Paul Zimba, Ph.D., joins Rice Rivers Center as research faculty

Feb. 1, 2023

Zimba brings long history of biological science research

Paul Zimba, Ph.D.
Paul V. Zimba, Ph.D.

Rice Rivers Center welcomes the addition of Paul V. Zimba, Ph.D. as a member of its on-site research faculty. Zimba is a former Director of the Center for Coastal Studies at Texas A&M Corpus Christi and Senior Microbiologist at the Warmwater National Aquaculture Center. He holds a Ph.D. in Biological Sciences from Mississippi State University, a Master of Science in Biological Sciences from Old Dominion University, and Bachelors of Arts in Biological Sciences from Virginia Wesleyan College.

“Dr. Zimba brings to Rice Rivers Center an amazing and diverse academic career as a phycologist and aquatic scientist,” states Rice Rivers Center Director Greg Garman, Ph.D. “We are very fortunate to be able to benefit from his deep knowledge and long experience.” 

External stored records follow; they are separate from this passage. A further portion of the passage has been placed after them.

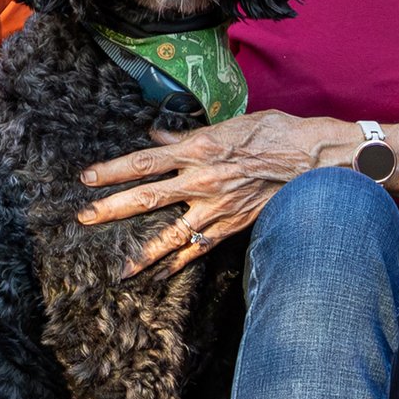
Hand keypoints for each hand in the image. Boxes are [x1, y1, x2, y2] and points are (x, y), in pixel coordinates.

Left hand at [77, 109, 353, 273]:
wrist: (314, 161)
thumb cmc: (276, 134)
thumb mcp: (231, 123)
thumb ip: (190, 134)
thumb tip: (157, 137)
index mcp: (199, 149)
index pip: (145, 161)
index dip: (113, 170)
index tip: (88, 178)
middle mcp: (202, 181)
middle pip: (146, 197)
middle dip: (112, 208)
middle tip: (84, 218)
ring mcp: (216, 208)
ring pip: (170, 234)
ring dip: (142, 252)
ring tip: (120, 268)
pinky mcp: (231, 226)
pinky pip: (199, 249)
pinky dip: (179, 263)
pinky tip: (161, 275)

In October 2022, Zimba met with the North Fork Shenandoah River Riverkeeper and completed a three-mile trip via kayak, collecting several algal samples along the way. The samples include assorted cyanobacteria, an algae-producing anatoxin-a, and Spirogyra, a thin, thread-like green algae found on most of the surface of the limestone along the river. These samples will be part of upcoming research at the center.

Zimba is completing a field ultrasound mesocosm study in Florida to determine trophic impacts of its use controlling harmful algal blooms (HAB) in Lake Okeechobee. HAB research similar to what has been done in Florida will be modeled at the center. HABs are toxic and can have great impacts on the quality of water, as well as those who live near, fish from, and recreate in the affected water.  

Recently, research done by Zimba has provided the first nomogram for predicting success in the dosing of peroxide as a treatment and control of HABs. His final Ph.D. student and Zimba also published a complete revision of algal toxin nomenclature based on structure and function, a paper occupying over 70 journal pages.

HABs routinely occur in Virginia in both marine and freshwaters. The Virginia Department of Health has a list and map of the algal blooms throughout the state, and is updated May through October.